You will be watched closely for at least 30 minutes to make sure you do not have an allergic reaction.

You will need frequent medical tests to help your doctor determine how long to treat you with iron sucrose.

What happens if I miss a dose?

Call your doctor for instructions if you miss an appointment for your iron sucrose injection.

What happens if I overdose?

Seek emergency medical attention or call the Poison Help line at 1-800-222-1222.

What should I avoid while using iron sucrose?

Avoid getting up too fast from a sitting or lying position, or you may feel dizzy.

Iron sucrose side effects

Get emergency medical help if you have signs of an allergic reaction: hives, rash, itching; feeling light-headed; difficulty breathing; swelling of your face, lips, tongue, or throat.

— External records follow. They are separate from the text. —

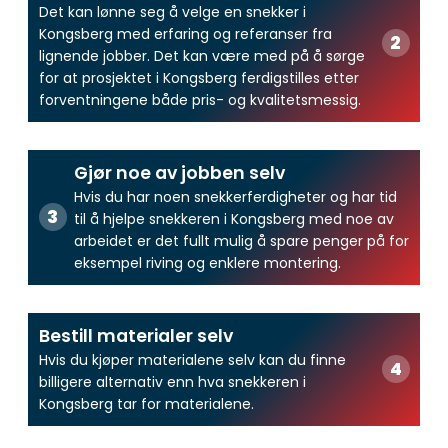
Det kan lønne seg å velge en snekker i
Kongsberg med erfaring og referanser fra
lignende jobber. Det kan være med på å sørge
for at prosjektet i Kongsberg ferdigstilles etter
forventningene både pris- og kvalitetsmessig.
Gjør noe av jobben selv
Hvis du har noen snekkerferdigheter og har tid
til å hjelpe snekkeren i Kongsberg med noe av
arbeidet er det fullt mulig å spare penger på for
eksempel riving og enklere montering.
Bestill materialer selv
Hvis du kjøper materialene selv kan du finne
billigere alternativ enn hva snekkeren i
Kongsberg tar for materialene.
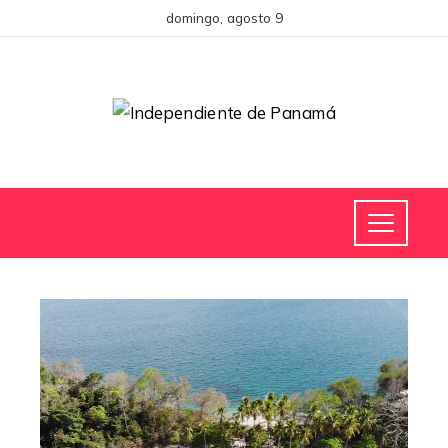
domingo, agosto 9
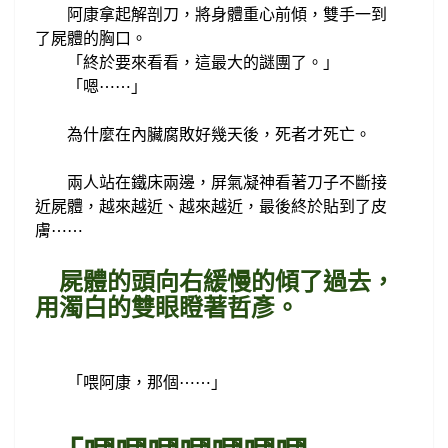
阿康拿起解剖刀，將身體重心前傾，雙手一到
了屍體的
胸口。
「終於要來看看，
這最大的謎團了。
」
「嗯
⋯
⋯
」
為什麼
在內臟腐敗好幾天後，死者才死亡。
兩人
站在
鐵床兩邊，
屏氣凝神看著刀子不斷接
近屍體，越來越近、越來越近，最後終於貼到了皮
膚
⋯
⋯
屍體的頭向
右
緩慢的傾了過去，
用
濁白的雙眼瞪著
哲彥
。
「喂阿康，那個
⋯
⋯
」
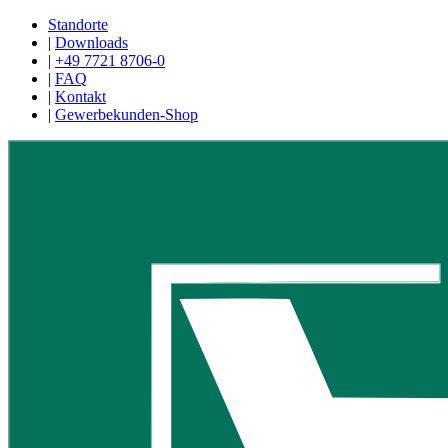
Standorte
|
Downloads
|
+49 7721 8706-0
|
FAQ
|
Kontakt
|
Gewerbekunden-Shop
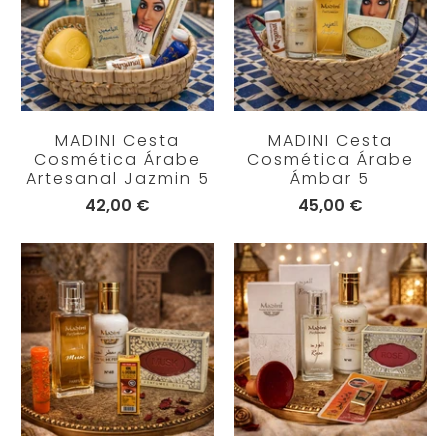
MADINI Cesta
MADINI Cesta
Cosmética Árabe
Cosmética Árabe
Artesanal Jazmin 5
Ámbar 5
42,00 €
45,00 €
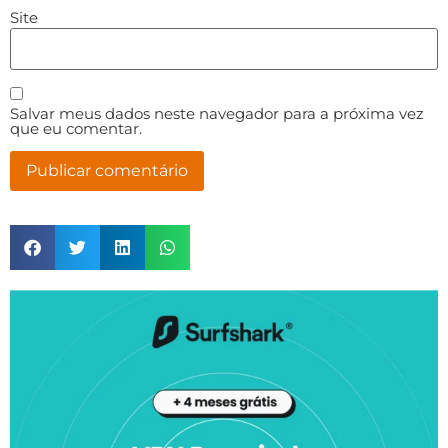
Site
Salvar meus dados neste navegador para a próxima vez
que eu comentar.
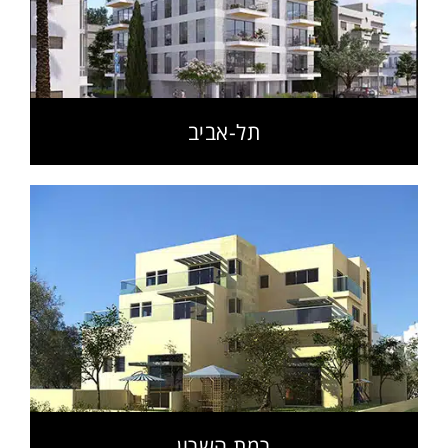
תל-אביב
רמת השרון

Tell your caregivers right away if you have:

  • problems with your dialysis vein access point;

  • chest pain;

  • high blood pressure--severe headache, blurred vision, pounding in your neck or ears;

  • low blood pressure--a light-headed feeling, like you might pass out; or

  • signs of inflammation in the lining of your stomach--pain or swelling, bloating, nausea, vomiting, loss of appetite, diarrhea, fever.

Common side effects may include:

  • fever, cold or flu symptoms (sore throat, cough, stuffy nose, sneezing);

  • high or low blood pressure;

  • headache, dizziness;

  • nausea, vomiting;

  • diarrhea;

  • muscle or joint pain, back pain;

  • pain or swelling in an arm or leg;

  • itching; or

  • bruising or irritation where the medicine was injected.

This is not a complete list of side effects and others may occur. Call your doctor for medical advice about side effects. You may report side effects to FDA at 1-800-FDA-1088.

What other drugs will affect iron sucrose?

Treatment with iron sucrose injections can make it harder for your body to absorb iron medications you take by mouth. Tell your doctor if you are taking iron supplements or other iron-based oral medications, such as:

This list is not complete. Other drugs may affect iron sucrose, including prescription and over-the-counter medicines, vitamins, and herbal products. Not all possible drug interactions are listed here.

Further information

Remember, keep this and all other medicines out of the reach of children, never share your medicines with others, and use this medication only for the indication prescribed.

Always consult your healthcare provider to ensure the information displayed on this page applies to your personal circumstances.